Your objective: Would you print the whole listing again, word for word?

Input data:
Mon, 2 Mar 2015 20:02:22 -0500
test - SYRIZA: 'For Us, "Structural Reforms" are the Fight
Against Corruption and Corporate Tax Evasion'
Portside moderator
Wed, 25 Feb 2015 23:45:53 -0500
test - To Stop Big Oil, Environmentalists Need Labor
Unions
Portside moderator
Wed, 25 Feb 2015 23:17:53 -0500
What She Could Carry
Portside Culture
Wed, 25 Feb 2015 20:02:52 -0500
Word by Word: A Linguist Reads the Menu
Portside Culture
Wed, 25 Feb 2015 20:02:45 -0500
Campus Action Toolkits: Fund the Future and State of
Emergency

Answer area:
Mon, 2 Mar 2015 20:02:22 -0500
test - SYRIZA: 'For Us, "Structural Reforms" are the Fight
Against Corruption and Corporate Tax Evasion'
Portside moderator
Wed, 25 Feb 2015 23:45:53 -0500
test - To Stop Big Oil, Environmentalists Need Labor
Unions
Portside moderator
Wed, 25 Feb 2015 23:17:53 -0500
What She Could Carry
Portside Culture
Wed, 25 Feb 2015 20:02:52 -0500
Word by Word: A Linguist Reads the Menu
Portside Culture
Wed, 25 Feb 2015 20:02:45 -0500
Campus Action Toolkits: Fund the Future and State of
Emergency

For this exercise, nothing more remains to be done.